### Passage to read
━━━

Classical Chinese painting continued on into the early modern Qing Dynasty, with highly realistic portrait paintings like seen in the late Ming Dynasty of the early 17th century. The portraits of Kangxi Emperor, Yongzheng Emperor, and Qianlong Emperor are excellent examples of realistic Chinese portrait painting. During the Qianlong reign period and the continuing 19th century, European Baroque styles of painting had noticeable influence on Chinese portrait paintings, especially with painted visual effects of lighting and shading. Likewise, East Asian paintings and other works of art (such as porcelain and lacquerware) were highly prized in Europe since initial contact in the 16th century.

Japanese painting

Japanese painting (絵画, Kaiga?) is one of the oldest and most highly refined of the Japanese arts, encompassing a wide variety on genre and styles. As with the history of Japanese arts in general, the history Japanese painting is a long history of synthesis and competition between native Japanese aesthetics and adaptation of imported ideas.

━━━

### Supplied information
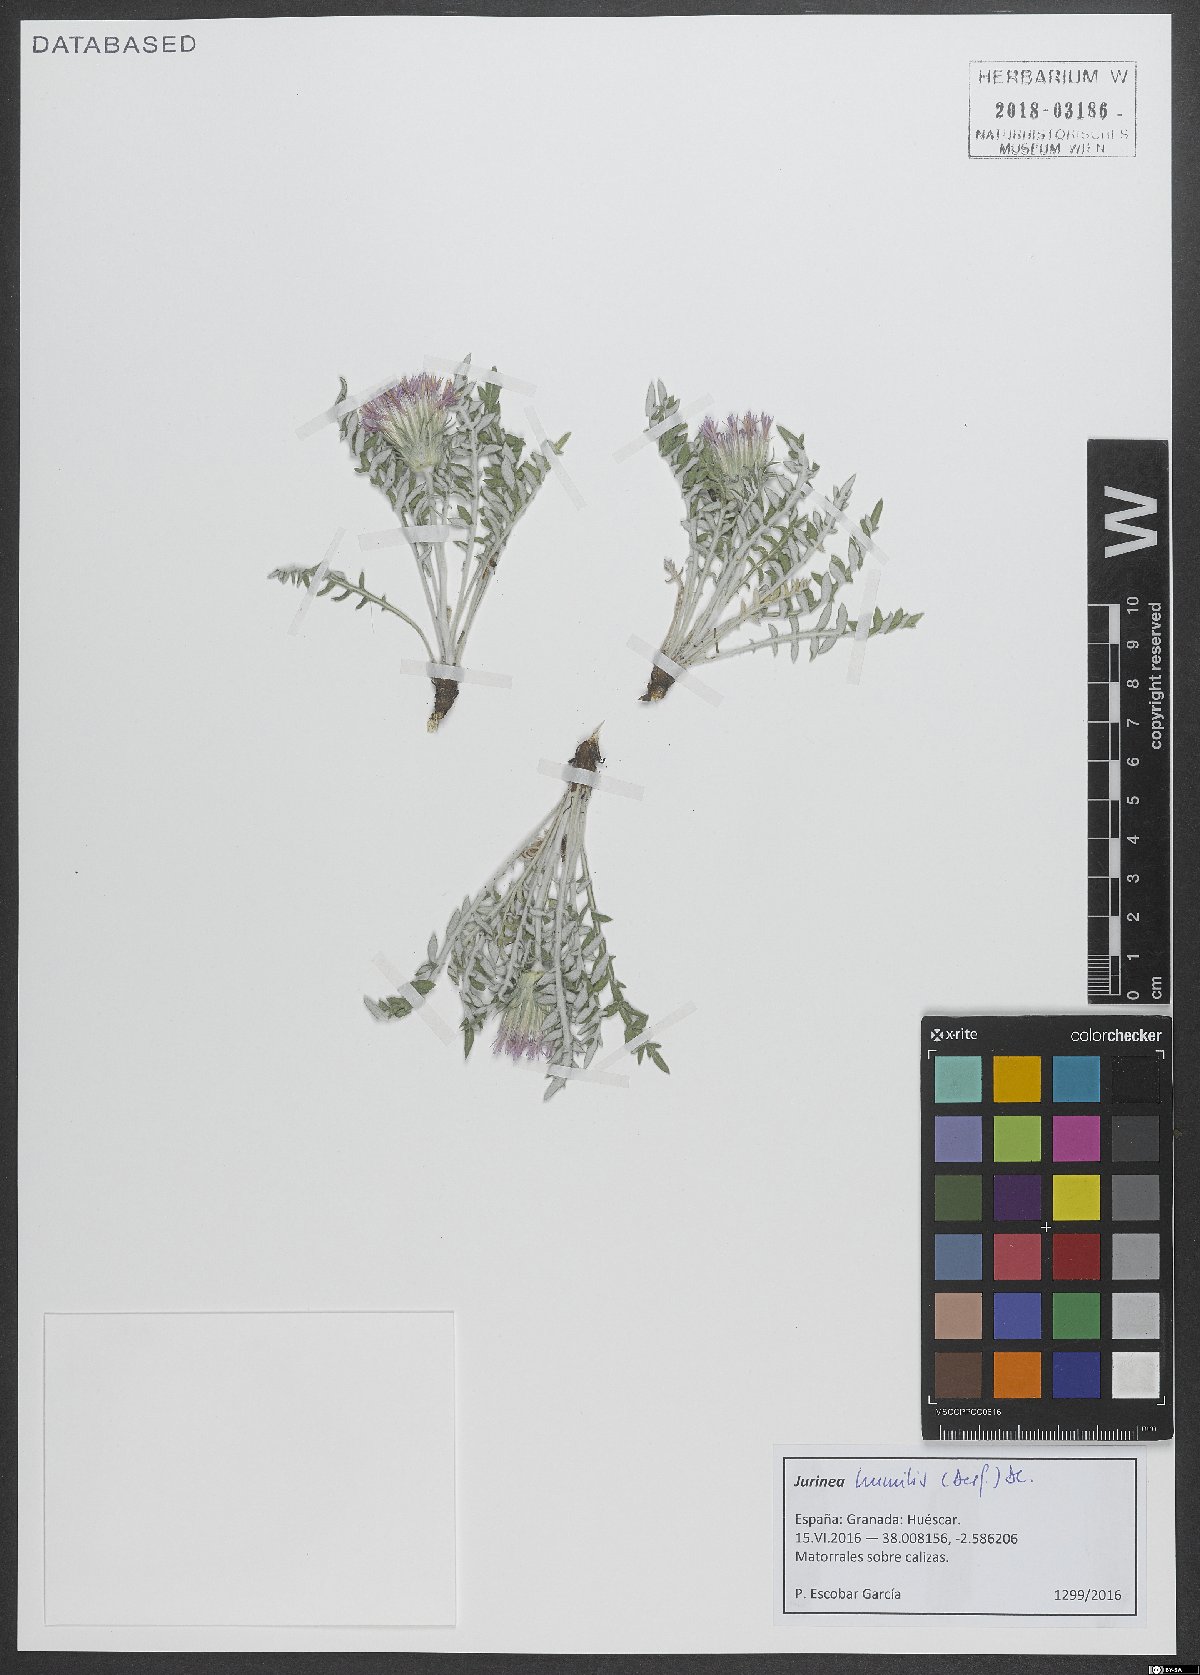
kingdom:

━━━

### Task statement
Summarize the passage on Chinese and Japanese painting in two sentences. The listing has no connection to the passage on Chinese and Japanese painting.

### Task answer
Classical Chinese painting continued into the Qing Dynasty with highly realistic portraits such as those of the Kangxi, Yongzheng, and Qianlong Emperors, and from the Qianlong reign through the 19th century European Baroque styles influenced them, especially in lighting and shading, while East Asian art was highly prized in Europe after initial contact in the 16th century. Japanese painting, one of the oldest and most refined Japanese arts, spans a wide variety of genres and styles and has a long history of synthesis and competition between native aesthetics and imported ideas.